* _Data for analysis_
....
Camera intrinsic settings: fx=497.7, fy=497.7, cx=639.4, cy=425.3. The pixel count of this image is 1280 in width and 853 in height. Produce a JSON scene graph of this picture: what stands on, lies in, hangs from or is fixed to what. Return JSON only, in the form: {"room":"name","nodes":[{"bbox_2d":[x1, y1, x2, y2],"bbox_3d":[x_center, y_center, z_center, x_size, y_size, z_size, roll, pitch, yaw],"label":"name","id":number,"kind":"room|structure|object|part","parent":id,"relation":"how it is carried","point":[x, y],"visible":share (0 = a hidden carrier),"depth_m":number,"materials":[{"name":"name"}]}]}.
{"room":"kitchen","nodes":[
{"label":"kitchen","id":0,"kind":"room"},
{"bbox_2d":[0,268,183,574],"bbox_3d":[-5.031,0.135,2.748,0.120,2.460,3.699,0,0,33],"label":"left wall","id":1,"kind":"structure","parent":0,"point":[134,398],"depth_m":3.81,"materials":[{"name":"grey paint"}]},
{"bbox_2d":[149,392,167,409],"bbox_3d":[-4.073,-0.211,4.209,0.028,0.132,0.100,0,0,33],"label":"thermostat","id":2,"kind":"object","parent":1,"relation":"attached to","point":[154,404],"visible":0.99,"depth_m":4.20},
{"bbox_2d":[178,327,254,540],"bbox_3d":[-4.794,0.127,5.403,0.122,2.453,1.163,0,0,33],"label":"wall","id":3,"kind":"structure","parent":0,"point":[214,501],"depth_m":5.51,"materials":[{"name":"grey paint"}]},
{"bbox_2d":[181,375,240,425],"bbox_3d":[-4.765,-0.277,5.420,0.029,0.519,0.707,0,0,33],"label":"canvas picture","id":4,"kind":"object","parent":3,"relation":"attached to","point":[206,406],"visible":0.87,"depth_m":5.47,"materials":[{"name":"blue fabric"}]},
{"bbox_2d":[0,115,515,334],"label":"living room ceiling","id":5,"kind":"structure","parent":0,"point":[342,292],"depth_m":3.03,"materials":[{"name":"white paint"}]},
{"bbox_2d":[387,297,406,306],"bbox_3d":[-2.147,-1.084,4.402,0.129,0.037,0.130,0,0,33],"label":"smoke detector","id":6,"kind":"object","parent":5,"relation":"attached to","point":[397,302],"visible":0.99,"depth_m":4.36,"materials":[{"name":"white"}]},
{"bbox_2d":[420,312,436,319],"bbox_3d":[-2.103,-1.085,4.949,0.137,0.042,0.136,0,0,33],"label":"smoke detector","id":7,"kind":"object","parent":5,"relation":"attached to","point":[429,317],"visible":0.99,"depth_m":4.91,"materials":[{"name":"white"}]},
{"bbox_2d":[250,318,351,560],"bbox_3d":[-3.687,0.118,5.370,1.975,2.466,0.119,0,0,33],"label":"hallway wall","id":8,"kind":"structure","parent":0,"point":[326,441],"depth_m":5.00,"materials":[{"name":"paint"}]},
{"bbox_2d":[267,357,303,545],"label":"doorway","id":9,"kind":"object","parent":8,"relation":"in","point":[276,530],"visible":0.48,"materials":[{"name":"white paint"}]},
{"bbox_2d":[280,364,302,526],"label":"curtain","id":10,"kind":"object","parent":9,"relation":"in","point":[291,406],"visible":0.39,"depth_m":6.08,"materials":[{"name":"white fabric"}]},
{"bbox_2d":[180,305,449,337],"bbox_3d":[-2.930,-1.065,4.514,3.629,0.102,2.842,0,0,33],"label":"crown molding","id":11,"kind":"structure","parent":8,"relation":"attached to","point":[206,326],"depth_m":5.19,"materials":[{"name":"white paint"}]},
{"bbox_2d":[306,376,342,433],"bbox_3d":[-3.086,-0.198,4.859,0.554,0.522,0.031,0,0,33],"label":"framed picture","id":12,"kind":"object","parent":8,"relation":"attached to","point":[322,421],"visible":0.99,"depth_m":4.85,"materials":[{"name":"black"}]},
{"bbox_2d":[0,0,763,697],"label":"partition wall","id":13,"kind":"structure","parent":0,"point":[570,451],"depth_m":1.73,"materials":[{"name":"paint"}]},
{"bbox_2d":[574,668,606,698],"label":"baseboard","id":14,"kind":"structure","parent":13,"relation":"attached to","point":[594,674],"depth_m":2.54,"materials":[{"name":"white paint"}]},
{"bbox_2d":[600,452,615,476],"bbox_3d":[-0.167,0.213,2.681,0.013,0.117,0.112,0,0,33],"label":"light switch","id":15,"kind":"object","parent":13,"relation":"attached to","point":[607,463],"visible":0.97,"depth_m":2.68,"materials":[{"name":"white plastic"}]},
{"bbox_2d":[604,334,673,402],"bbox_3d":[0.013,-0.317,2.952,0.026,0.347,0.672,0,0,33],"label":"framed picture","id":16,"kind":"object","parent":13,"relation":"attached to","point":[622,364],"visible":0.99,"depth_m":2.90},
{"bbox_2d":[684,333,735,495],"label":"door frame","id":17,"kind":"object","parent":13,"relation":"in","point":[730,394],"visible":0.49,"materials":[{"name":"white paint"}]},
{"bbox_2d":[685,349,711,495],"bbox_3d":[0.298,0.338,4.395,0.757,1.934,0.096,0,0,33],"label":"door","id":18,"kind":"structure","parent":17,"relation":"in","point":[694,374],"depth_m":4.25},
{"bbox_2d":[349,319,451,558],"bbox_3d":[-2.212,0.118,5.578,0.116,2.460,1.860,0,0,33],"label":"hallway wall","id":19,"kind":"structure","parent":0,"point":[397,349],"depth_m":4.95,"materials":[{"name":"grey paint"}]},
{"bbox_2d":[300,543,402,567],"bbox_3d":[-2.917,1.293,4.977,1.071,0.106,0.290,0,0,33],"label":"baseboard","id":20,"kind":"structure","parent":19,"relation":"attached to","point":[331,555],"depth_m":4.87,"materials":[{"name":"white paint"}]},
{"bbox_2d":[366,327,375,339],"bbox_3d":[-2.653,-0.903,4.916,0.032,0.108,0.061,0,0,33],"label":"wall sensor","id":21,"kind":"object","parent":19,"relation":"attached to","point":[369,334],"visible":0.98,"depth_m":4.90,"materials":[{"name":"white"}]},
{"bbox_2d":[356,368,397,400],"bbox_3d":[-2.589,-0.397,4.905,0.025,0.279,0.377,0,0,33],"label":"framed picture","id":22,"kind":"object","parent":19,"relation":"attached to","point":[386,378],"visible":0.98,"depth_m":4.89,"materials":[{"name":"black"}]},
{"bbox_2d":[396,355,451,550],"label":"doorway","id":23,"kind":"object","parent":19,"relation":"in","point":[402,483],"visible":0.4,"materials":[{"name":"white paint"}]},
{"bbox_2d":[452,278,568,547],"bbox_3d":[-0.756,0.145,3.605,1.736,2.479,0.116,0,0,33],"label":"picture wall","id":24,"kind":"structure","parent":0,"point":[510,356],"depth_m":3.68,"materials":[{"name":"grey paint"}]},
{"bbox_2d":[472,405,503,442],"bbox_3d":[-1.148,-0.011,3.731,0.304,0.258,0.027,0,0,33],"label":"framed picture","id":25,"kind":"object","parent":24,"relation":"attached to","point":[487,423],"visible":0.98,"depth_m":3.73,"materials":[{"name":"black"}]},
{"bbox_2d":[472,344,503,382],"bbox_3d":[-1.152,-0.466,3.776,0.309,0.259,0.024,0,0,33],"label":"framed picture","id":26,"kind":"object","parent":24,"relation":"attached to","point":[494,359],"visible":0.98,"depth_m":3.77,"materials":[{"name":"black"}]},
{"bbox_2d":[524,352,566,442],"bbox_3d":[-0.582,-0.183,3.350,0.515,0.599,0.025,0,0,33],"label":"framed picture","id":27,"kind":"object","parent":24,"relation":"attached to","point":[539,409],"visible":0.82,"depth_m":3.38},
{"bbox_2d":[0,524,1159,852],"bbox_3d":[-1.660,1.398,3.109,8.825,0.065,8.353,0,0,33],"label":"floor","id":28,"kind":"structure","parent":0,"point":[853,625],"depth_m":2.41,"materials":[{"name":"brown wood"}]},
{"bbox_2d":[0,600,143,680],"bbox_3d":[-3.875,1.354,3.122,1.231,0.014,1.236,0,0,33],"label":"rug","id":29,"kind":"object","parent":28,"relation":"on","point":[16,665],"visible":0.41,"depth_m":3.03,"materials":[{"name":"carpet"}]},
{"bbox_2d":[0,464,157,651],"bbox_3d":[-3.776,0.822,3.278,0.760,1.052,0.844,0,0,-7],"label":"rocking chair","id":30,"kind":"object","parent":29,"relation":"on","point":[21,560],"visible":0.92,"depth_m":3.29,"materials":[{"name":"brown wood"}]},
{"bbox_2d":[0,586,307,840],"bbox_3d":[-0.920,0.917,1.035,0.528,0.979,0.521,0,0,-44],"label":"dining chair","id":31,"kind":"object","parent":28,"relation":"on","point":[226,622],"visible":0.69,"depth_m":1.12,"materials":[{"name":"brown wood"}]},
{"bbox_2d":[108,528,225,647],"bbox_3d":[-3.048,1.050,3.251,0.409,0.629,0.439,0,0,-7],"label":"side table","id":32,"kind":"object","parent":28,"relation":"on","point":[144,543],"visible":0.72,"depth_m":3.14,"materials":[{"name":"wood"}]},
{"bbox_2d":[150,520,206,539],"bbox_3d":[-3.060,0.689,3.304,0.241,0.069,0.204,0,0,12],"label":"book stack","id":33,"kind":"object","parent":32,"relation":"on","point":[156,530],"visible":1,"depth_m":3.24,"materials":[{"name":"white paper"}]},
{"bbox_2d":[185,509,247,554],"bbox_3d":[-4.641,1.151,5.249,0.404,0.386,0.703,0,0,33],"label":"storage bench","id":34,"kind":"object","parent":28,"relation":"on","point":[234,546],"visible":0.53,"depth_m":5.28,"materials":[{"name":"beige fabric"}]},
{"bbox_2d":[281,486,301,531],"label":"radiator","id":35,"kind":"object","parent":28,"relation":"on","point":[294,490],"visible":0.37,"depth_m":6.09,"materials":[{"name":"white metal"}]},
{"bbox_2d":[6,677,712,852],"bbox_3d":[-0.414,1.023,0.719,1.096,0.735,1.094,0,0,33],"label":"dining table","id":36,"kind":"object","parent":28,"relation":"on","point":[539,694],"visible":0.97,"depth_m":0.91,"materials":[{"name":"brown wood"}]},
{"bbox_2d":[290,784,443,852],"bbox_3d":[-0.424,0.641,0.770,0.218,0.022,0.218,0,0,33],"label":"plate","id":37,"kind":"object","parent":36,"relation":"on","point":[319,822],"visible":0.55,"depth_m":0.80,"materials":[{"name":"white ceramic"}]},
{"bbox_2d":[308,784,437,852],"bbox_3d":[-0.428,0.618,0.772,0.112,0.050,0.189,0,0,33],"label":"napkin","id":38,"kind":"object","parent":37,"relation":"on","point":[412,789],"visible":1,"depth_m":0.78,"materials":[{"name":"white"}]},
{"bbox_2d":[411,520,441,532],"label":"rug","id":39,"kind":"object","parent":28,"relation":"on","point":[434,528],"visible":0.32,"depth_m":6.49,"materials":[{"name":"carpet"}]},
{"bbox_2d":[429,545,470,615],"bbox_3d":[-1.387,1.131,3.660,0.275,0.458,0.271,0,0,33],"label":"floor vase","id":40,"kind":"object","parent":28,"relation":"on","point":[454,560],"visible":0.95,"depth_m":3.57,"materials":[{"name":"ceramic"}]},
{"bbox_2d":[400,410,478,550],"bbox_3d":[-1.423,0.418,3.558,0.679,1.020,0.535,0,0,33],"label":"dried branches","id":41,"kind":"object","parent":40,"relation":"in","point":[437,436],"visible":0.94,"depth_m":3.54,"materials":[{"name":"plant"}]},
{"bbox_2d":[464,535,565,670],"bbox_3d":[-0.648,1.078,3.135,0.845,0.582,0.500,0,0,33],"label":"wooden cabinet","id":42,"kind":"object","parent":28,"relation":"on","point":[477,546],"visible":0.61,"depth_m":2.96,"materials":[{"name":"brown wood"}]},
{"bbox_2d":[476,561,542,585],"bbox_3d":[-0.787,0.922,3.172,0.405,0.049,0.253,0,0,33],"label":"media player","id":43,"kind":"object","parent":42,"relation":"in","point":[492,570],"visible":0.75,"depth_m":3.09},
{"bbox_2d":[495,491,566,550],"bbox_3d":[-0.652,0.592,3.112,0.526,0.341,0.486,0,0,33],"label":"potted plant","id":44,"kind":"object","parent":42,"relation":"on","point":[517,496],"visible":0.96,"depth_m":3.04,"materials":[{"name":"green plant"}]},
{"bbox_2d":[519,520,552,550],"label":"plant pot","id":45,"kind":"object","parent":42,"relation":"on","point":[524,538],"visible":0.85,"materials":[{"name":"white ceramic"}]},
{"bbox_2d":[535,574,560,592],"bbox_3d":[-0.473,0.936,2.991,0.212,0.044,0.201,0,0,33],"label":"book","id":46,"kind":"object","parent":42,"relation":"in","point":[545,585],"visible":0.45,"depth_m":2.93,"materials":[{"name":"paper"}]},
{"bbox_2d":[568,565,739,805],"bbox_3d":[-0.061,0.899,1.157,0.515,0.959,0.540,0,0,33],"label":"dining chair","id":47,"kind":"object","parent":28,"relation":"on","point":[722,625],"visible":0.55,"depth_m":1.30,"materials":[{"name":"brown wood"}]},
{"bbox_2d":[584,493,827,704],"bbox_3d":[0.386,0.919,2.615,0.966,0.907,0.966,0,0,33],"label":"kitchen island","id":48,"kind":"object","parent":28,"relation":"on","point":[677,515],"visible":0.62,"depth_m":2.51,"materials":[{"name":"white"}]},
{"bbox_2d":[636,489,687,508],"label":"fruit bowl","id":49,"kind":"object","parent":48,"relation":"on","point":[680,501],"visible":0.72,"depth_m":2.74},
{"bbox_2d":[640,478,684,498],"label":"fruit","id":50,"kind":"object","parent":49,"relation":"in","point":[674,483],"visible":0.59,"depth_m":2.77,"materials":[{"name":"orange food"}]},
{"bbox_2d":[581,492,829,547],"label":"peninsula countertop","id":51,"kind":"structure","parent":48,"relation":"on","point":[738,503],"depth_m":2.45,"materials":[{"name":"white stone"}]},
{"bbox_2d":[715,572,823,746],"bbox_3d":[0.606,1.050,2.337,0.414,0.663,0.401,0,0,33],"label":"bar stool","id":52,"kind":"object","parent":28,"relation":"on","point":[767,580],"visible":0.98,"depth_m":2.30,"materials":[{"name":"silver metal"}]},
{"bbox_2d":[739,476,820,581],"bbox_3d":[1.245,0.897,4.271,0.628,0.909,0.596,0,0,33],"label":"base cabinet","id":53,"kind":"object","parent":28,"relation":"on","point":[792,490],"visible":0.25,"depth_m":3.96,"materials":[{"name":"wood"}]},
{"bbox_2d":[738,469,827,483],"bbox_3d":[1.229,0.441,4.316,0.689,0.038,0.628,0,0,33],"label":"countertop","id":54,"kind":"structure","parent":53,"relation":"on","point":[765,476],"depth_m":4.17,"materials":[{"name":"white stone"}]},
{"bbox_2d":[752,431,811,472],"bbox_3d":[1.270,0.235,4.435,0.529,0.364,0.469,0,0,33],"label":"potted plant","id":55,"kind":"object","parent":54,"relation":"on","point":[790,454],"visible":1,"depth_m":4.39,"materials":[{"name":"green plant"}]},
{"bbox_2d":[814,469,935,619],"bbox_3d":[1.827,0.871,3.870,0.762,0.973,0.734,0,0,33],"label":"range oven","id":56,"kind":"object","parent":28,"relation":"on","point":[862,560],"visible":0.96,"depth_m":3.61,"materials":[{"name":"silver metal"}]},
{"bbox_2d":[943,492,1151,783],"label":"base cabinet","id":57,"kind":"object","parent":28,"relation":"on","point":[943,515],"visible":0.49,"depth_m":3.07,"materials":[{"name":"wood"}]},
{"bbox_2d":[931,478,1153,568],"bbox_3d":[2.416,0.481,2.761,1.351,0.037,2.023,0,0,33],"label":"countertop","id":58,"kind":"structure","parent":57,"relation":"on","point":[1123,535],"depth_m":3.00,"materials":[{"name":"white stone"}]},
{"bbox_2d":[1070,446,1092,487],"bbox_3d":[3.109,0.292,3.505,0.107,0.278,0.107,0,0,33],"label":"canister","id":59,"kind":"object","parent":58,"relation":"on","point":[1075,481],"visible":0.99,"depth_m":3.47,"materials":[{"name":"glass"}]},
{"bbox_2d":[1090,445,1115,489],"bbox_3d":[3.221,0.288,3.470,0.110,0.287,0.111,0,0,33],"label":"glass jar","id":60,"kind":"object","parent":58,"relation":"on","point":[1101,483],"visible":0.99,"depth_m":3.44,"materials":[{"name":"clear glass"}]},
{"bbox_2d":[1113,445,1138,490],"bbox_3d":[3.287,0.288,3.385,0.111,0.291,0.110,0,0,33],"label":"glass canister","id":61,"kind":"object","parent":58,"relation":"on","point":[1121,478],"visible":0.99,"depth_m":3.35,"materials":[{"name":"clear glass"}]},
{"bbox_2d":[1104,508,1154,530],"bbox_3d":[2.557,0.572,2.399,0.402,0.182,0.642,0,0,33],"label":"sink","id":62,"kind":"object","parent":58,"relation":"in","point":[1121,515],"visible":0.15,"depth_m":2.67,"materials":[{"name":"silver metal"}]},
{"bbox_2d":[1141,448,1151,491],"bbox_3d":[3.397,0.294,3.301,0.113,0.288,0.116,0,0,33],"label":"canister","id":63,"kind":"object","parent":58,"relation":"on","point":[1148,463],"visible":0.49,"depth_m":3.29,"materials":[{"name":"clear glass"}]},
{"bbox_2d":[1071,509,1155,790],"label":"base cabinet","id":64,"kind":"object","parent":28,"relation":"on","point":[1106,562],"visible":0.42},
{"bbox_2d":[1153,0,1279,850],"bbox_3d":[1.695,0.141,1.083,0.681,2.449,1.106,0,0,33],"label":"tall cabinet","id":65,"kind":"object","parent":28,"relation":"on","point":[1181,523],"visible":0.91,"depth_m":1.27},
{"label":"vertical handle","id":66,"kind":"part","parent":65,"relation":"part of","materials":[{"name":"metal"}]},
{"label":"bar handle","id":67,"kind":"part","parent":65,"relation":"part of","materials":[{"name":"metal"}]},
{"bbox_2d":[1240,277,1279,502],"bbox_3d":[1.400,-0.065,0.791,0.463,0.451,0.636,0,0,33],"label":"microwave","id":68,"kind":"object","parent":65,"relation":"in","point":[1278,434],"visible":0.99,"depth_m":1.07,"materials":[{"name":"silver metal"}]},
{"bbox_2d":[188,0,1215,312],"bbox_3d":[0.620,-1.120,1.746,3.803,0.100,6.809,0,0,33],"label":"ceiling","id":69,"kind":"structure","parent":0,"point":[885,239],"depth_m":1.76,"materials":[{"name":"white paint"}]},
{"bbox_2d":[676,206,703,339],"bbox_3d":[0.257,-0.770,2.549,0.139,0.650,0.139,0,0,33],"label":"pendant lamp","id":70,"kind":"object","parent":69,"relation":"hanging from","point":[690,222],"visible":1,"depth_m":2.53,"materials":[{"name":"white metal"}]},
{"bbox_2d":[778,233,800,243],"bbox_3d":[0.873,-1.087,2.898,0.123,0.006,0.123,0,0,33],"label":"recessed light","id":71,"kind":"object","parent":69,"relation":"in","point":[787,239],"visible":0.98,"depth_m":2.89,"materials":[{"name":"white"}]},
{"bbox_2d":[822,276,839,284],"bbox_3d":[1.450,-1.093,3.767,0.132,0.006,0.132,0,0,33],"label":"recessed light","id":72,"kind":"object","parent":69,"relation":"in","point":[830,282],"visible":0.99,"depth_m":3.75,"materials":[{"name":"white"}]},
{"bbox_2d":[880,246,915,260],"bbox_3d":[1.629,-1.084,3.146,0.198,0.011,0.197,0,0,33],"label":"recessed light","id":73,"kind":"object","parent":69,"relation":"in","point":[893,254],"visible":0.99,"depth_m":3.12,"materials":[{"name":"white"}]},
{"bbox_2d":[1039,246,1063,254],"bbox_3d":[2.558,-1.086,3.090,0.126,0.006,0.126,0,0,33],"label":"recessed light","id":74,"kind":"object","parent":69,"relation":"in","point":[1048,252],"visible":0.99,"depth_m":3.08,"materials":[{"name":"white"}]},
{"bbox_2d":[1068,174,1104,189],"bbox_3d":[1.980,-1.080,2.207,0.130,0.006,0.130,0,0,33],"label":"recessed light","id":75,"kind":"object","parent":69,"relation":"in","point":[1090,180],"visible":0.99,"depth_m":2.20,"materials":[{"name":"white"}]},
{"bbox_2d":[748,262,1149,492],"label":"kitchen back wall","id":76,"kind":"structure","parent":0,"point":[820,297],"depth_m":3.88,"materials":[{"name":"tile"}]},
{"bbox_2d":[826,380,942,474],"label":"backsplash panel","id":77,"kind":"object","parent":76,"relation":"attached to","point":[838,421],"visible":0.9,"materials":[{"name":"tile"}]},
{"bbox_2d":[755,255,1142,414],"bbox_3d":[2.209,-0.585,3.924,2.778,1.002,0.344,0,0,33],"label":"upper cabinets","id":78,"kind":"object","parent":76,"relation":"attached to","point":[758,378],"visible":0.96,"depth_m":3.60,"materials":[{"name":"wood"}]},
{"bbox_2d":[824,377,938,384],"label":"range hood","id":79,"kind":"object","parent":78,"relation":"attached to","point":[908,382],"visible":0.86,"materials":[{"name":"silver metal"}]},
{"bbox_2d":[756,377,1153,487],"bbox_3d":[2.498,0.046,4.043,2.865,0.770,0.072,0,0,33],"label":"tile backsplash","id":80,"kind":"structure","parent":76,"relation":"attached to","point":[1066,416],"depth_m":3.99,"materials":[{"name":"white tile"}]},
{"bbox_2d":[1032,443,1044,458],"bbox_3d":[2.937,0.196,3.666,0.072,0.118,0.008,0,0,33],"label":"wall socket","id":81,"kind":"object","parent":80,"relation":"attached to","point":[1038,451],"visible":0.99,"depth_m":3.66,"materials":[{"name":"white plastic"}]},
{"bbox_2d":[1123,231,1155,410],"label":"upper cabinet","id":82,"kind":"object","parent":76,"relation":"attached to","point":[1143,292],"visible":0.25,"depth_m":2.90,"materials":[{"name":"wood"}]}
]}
....
* _Assignment_
Read through the listing and copy each line in which the word "floor" occurs.

* _Output below_
{"bbox_2d":[0,524,1159,852],"bbox_3d":[-1.660,1.398,3.109,8.825,0.065,8.353,0,0,33],"label":"floor","id":28,"kind":"structure","parent":0,"point":[853,625],"depth_m":2.41,"materials":[{"name":"brown wood"}]},
{"bbox_2d":[429,545,470,615],"bbox_3d":[-1.387,1.131,3.660,0.275,0.458,0.271,0,0,33],"label":"floor vase","id":40,"kind":"object","parent":28,"relation":"on","point":[454,560],"visible":0.95,"depth_m":3.57,"materials":[{"name":"ceramic"}]},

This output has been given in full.